5. The registrant’s other certifying officer and I have disclosed, based on our most recent evaluation of internal control over financial reporting, to the registrant’s auditors and the audit committee of registrant’s Board of Directors (or persons performing the equivalent functions):

a) All significant deficiencies and material weaknesses in the design or operation of internal control over financial reporting which are reasonably likely to adversely affect the registrant’s ability to record, process, summarize and report financial information; and

b) Any fraud, whether or not material, that involves management or other employees who have a significant role in the registrant’s internal control over financial reporting.

 

Date: May 22, 2019

 

 

 

/s/ Tammy R. Hurley

 

 

Tammy R. Hurley

Vice President, Finance and Chief Accounting Officer

(Principal Accounting Officer)

 

 

Exhibit 32.1

CERTIFICATION

Pursuant to 18 U.S.C. § 1350, each of the undersigned hereby certifies in his capacity as an officer of SpartanNash Company (the “Company”) that the Quarterly Report of the Company on Form 10-Q for the accounting period ended April 20, 2019 fully complies with the requirements of Section 13(a) or 15(d) of the Securities Exchange Act of 1934 and that information contained in such report fairly presents, in all material respects, the financial condition of the Company at the end of such period and the results of operations of the Company for such period.
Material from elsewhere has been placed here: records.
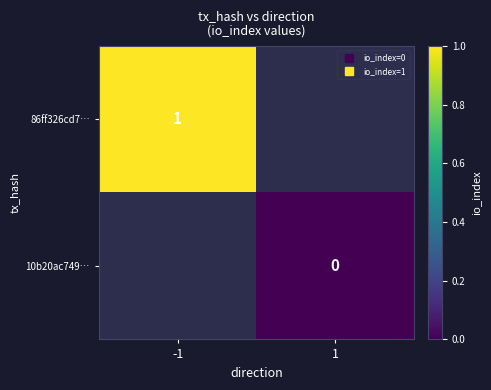

Rank the categories by 10b20ac749… value from lowest to highest.

-1, 1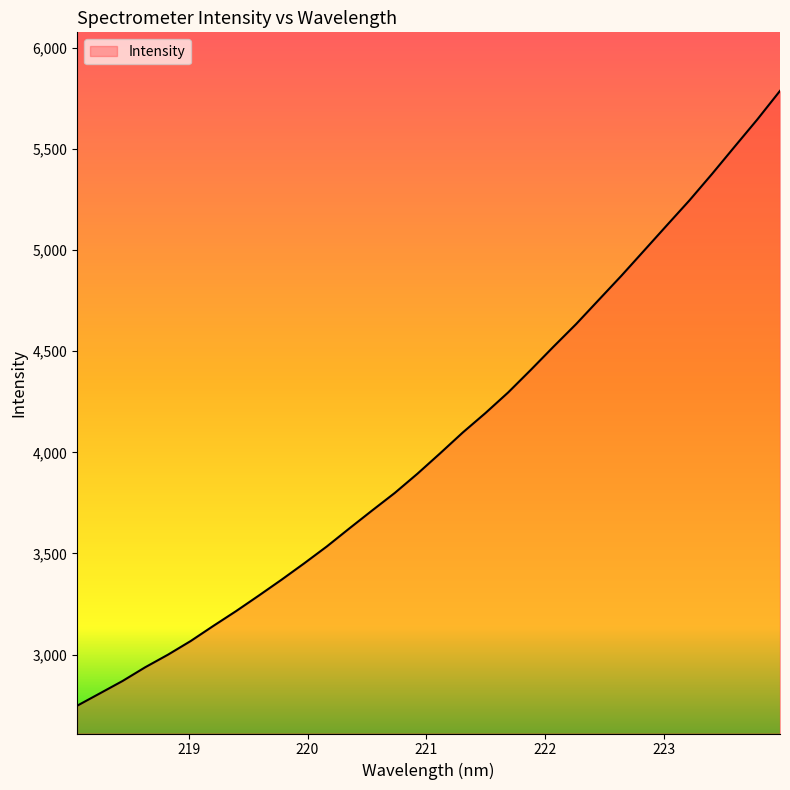

What is the greatest value displayed?

5787.1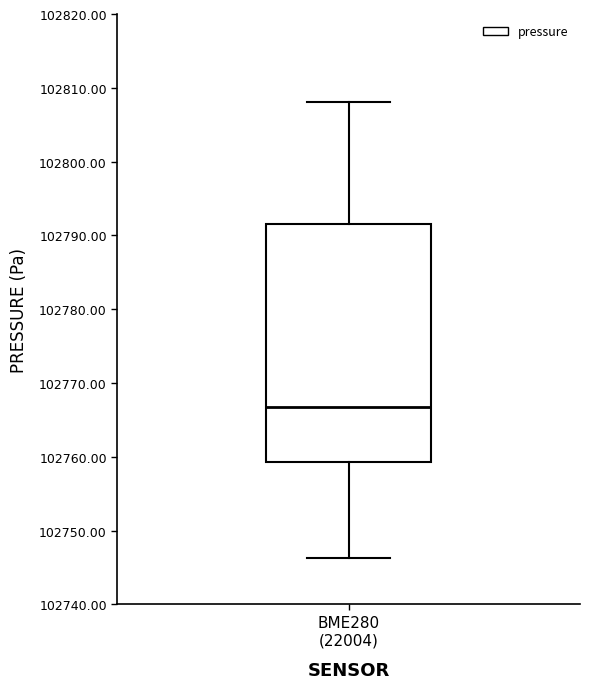

Transcribe this box plot: give where the median line is, the range the box spans, and where the two whiskers end, as read against the y-axis. The values are not printed on the chart, so give them approximately, as read against the axis.

median 102767, box 102759 to 102792, whiskers 102746 to 102808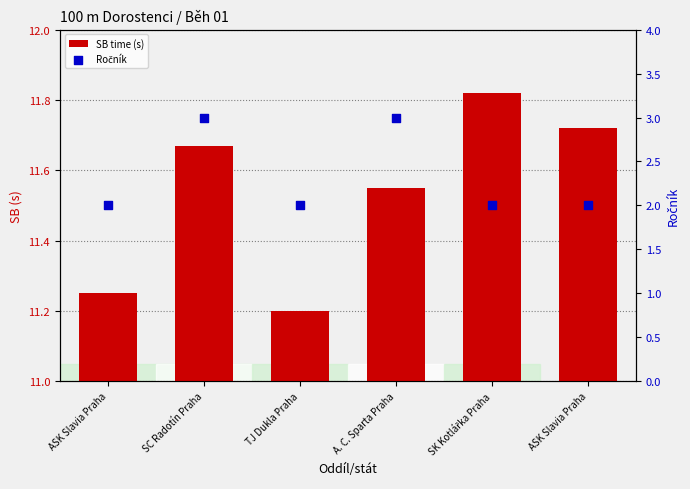

What are all the series names shown in the legend?

SB time (s), Ročník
This Certificate is given pursuant to 18 U.S.C. § 1350 and for no other purpose.

 

Dated: May 22, 2019

 

 

 

 

/s/ David M. Staples

 

 

David M. Staples

President and Chief Executive Officer

(Principal Executive Officer)

 

Dated: May 22, 2019

 

 

 

 

/s/ Mark E. Shamber

 

 

Mark E. Shamber

Executive Vice President and Chief Financial Officer (Principal Financial Officer)

 

Dated: May 22, 2019

 

 

 

 

/s/ Tammy R. Hurley

 

 

Tammy R. Hurley

Vice President, Finance and Chief Accounting Officer

(Principal Accounting Officer)

 

A signed original of this written statement has been provided to SpartanNash Company and will be retained by SpartanNash Company and furnished to the Securities and Exchange Commission or its staff upon request.